MySQL is the most widely deployed open-source relational database in the world. It powers WordPress (40% of all websites), Wikipedia, GitHub, Facebook, and countless web applications. If you have ever filled out a web form, placed an online order, or logged into a website, there is a good chance MySQL stored the data.

The Relational Model

MySQL organizes data into tables — structured grids of rows and columns. Tables are linked through foreign keys, eliminating data duplication and maintaining consistency. Instead of storing a customer's name on every order, you store a customer id. This is the heart of relational database design.
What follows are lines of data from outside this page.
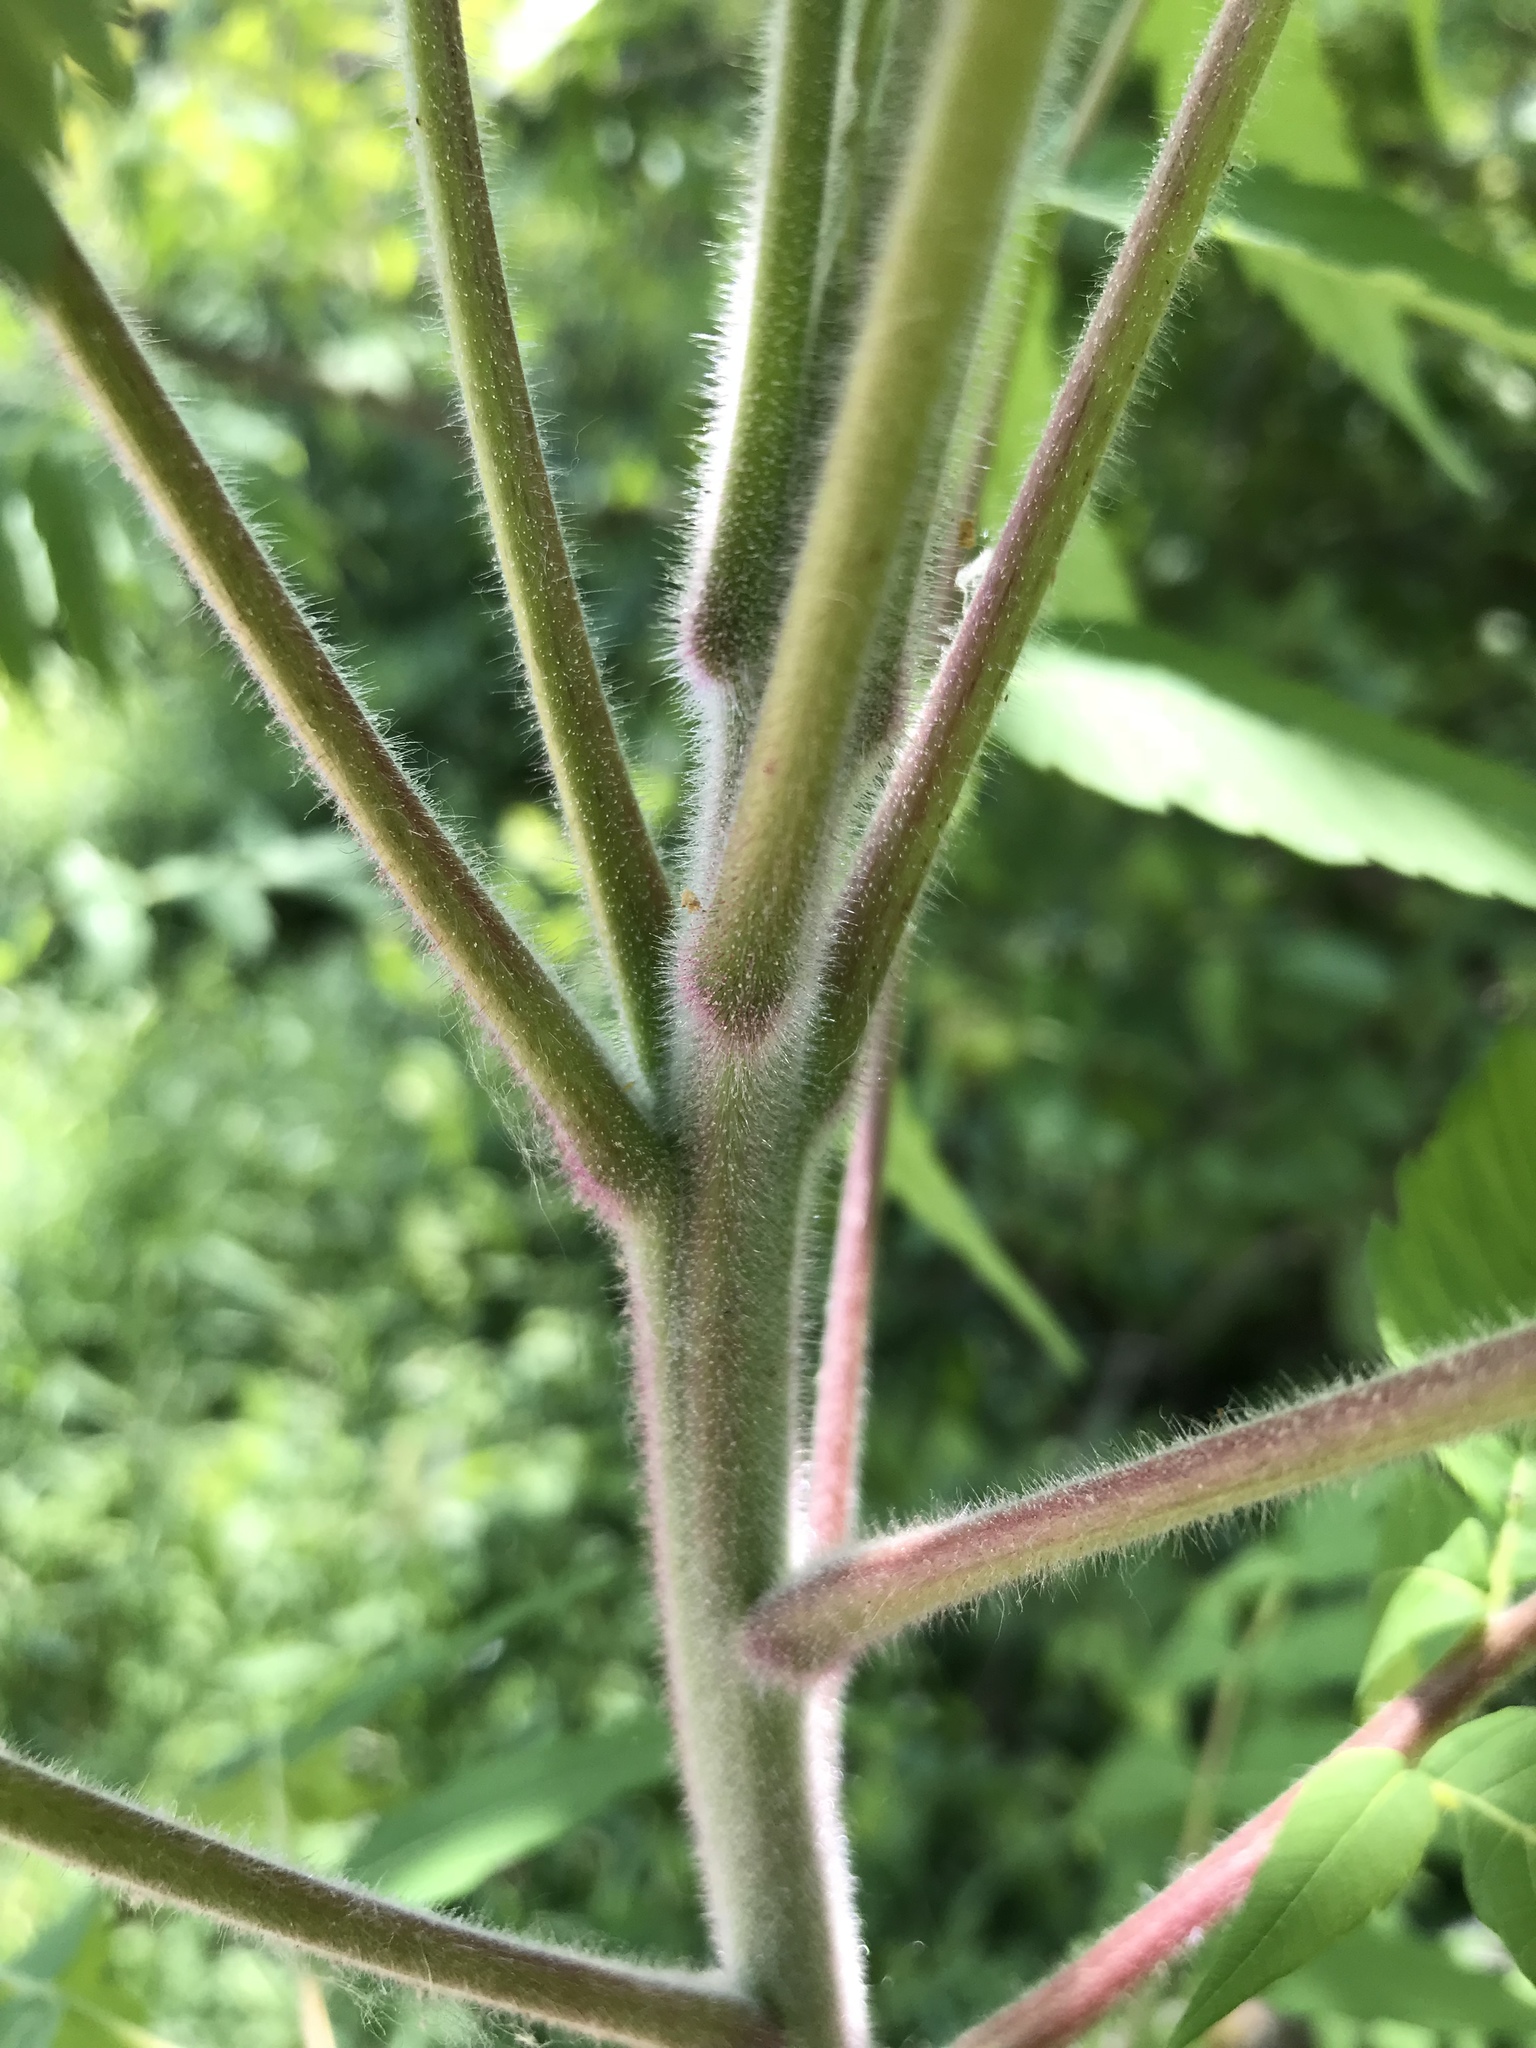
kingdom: Plantae
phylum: Tracheophyta
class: Magnoliopsida
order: Sapindales
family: Anacardiaceae
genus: Rhus
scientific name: Rhus typhina
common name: Staghorn sumac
SQL — One Language for Everything

SQL (Structured Query Language) is a declarative language: you describe what you want, and the database figures out how to retrieve it efficiently. The same SQL you write today will work in MySQL 5.7, MySQL 8.0, MariaDB, and — with minor adjustments — PostgreSQL and SQLite.

What You Will Learn

This course contains 15 lessons across 6 chapters:

  1. Getting Started — The SELECT statement, column aliases, DISTINCT, and filtering with WHERE.
  2. Querying Data — Sorting with ORDER BY, pagination with LIMIT/OFFSET, NULL handling, and string functions.
  3. Table Design — CREATE TABLE, MySQL data types, inserting, updating, and deleting rows.
  4. Joins — INNER JOIN to match rows, LEFT JOIN to include unmatched rows.
  5. Aggregations — COUNT, SUM, AVG, MIN, MAX, GROUP BY, and HAVING.
  6. Advanced Queries — Subqueries, EXISTS, and Common Table Expressions (CTEs).

Each lesson explains a concept with real examples and gives you an exercise to practice against a live database.